Выбрать главу

– Почему ты, – закричал он, – пишешь везде «мы», «нам», а не «я» – «я воевал», «я приказал» и т. п.? У тебя что, нет своей точки зрения?

Мне не очень по душе была эта его концепция самоуверенности, но я первый раз после войны говорил с фронтовым поэтом, а он начал знакомить меня с другими поэтами, к которым я относился с трепетом.

У него не было ни денег, ни папирос, а у меня оставалось несколько моих фронтовых окладов. Он не особенно церемонился, начал одалживать у меня, разумеется без отдачи, деньги.

Мы шли по пешеходному центру улицы Горького. Он громогласно, пытаясь привлечь к себе внимание прохожих, читал стихи. После каждого останавливался, вынимал из кармана сырое яйцо, задирал голову, как-то ловко разбивал его и, подняв высоко над головой, выливал содержимое в широко открытый рот. Вокруг образовывалась толпа удивленных прохожих, я испытывал чувство стеснительности, глубокого смущения и неудовлетворения.

Он предложил зайти в «Коктейль-Холл», оказалось, что это что-то вроде кафе поэтов. За двумя столиками молодые люди читали по очереди стихи. Потом оказалось, что ни у кого не было денег, я расплачивался за всех.

На следующий день утром зашел в Литературный институт, обратился с вопросом к директору Сидорину. Спрашивал, можно ли мне, находясь в Венгрии, в армии, поступить на заочное отделение.

– Приходите, когда демобилизуетесь, – сказал он мне.

О господи! Только теперь, на восемьдесят шестом году жизни, я понимаю (сообразил), что еще в сороковом году я мечтал о Литературном институте, что еще в январе 1944 года послал тому же директору Сидорину письмо с просьбой принять меня на заочное отделение, с приложением справки от командира моей части и спустя полмесяца получил ответ Сидорина.

– Приходите, когда демобилизуетесь, – сказал он мне.

Выходя из кабинета Сидорина, я увидел на другом конце коридора сидящего на подоконнике Эмму Манделя (в будущем поэта Наума Коржавина). Он читал свои новые стихи. Вокруг него стояло человек пятнадцать. Я присоединился и забыл обо всем. Он читал то, что я знал и о чем боялся думать, и по форме это было замечательно.
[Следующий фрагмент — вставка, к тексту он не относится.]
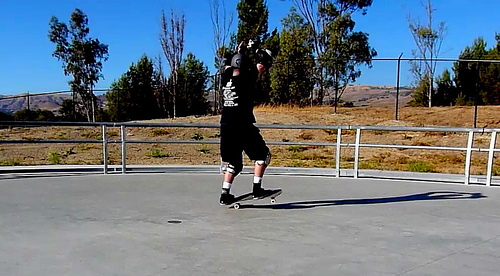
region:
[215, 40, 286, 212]
A person skateboarding.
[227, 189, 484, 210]
The shadow of a skateboarder.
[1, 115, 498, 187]
The metal railing in a skate park.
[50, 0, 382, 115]
Row of trees on the edge of a yard.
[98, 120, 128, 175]
Two metal poles on a railing.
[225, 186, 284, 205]
A grey skateboard.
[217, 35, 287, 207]
A person wearing black shorts.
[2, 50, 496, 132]
The fence surrounding a skate park.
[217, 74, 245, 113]
White wording on a black shirt.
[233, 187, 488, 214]
a long dark shadow on the ground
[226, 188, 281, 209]
a gray colored skateboard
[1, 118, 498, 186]
a silver metal railing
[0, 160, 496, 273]
a concrete skateboarding area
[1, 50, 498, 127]
a chain link fence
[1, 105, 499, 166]
dead brown grass and bare ground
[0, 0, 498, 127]
trees growing on the top of a bank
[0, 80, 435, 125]
hills in the background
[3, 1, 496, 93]
bright blue sky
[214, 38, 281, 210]
a person riding a skateboard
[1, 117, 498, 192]
Grey metal railing of a skate park.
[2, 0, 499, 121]
Trees behind a fence.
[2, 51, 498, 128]
A fence at the edge of a skate park.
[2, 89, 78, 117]
Mountains in the distance.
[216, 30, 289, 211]
A person on a skateboard.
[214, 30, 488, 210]
A man and his shadow.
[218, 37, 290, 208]
Man wearing a skate helmet.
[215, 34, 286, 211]
Man riding a skateboard.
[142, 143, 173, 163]
A plant in a yard.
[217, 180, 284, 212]
Person on a board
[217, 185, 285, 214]
Person is on a board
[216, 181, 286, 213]
Person on a skateboard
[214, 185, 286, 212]
Person is on a skateboard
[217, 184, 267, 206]
Person wearing shoes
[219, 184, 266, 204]
Person is wearing shoes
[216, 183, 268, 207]
Person wearing black shoes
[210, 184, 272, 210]
Person is wearing black shoes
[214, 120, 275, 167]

Рядом со мной стояла девочка. Я поделился с ней частью своего восторга. Она очень интересно формулировала свои мысли, спросила: пишу ли я стихи? Я пригласил ее к себе домой и прочитал «Собор», «Черный рынок», военные дневниковые записи, почему-то вдруг спросил, как она относится к музыке, удивился, что на концерты она не ходит, сказал ей, что довоенные концерты Софроницкого помогали мне в трудные минуты на войне. Это была Нина Белосинская. Через тридцать лет мой друг Александр Ревич посоветовал мне уже готовую, но ненапечатанную мою первую книгу стихов прочитать ей.

Я думал, что она давно забыла меня, но оказалось, что мои слова о музыке запомнились ей на всю жизнь. Она была уже известным и уважаемым поэтом. Она пригласила меня, прочитала стихи и трогательно благословила…

Валов набегающих звоны,на палубе люди и волны,и стоны: – Спасайся, кто может!Раздельно! Никто не поможет! Нет связи!Один уже тонет и в ужасе стонет: – Нечестно!Когда бы совместно! И тонет.

В один из первых дней своего майского отпуска встретился я с другом детства Димой Бомасом. Рассказал ему о «тайном военном задании» – найти в Москве жену и прибыть с ней в Австрию. Дима воодушевился патриотической идеей, рассказал мне, что среди его друзей есть красивая девушка, которая мечтает обо всем заграничном, о модной одежде, модной парфюмерии, обеспеченном существовании и счастливом замужестве.

– Завтра я устрою в честь твоего прибытия вечеринку, – сказал он, – познакомлю и посажу тебя рядом с ней, а ты расскажи ей, как хорошо живешь в Венгрии и Австрии, какая у тебя замечательная квартира, и про военторг, наполненный заграничными трофейными товарами, и про все европейское. Если не будешь дураком, успех гарантирую!

Понимая, что на самом деле все далеко не так просто, я все же согласился. А вдруг произойдет чудо, любовь с первого взгляда.

Приятельница Димы понравилась мне. Она с интересом смотрела на меня. Но я вдруг понял, что врать не имею права, что я должен говорить своей будущей жене только правду, и, если она, узнав неприглядную правду, вопреки ей влюбится в меня, то я на самом деле женюсь на ней и увезу ее в свою дерьмовую заграницу, где окажется, что с милой и в шалаше (на самом деле в лагерной палатке) – рай.